Take each line in the entries below that holds "buttons" and show it.
= Beginning of Section =
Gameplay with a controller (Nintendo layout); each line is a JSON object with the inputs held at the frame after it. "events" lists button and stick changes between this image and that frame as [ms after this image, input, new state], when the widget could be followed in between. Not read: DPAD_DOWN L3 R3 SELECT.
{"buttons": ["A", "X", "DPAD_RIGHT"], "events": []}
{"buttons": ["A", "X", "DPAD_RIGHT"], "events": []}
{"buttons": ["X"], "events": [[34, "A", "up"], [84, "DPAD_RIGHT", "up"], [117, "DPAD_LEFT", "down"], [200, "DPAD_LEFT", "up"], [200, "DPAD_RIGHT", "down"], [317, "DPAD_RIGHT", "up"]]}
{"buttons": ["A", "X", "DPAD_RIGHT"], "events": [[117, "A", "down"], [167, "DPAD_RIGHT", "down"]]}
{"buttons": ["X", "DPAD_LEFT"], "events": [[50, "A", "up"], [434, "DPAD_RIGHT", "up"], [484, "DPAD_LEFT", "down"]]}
= End of Section =
● **Answer below**
{"buttons": ["A", "X", "DPAD_RIGHT"], "events": []}
{"buttons": ["A", "X", "DPAD_RIGHT"], "events": []}
{"buttons": ["X"], "events": [[34, "A", "up"], [84, "DPAD_RIGHT", "up"], [117, "DPAD_LEFT", "down"], [200, "DPAD_LEFT", "up"], [200, "DPAD_RIGHT", "down"], [317, "DPAD_RIGHT", "up"]]}
{"buttons": ["A", "X", "DPAD_RIGHT"], "events": [[117, "A", "down"], [167, "DPAD_RIGHT", "down"]]}
{"buttons": ["X", "DPAD_LEFT"], "events": [[50, "A", "up"], [434, "DPAD_RIGHT", "up"], [484, "DPAD_LEFT", "down"]]}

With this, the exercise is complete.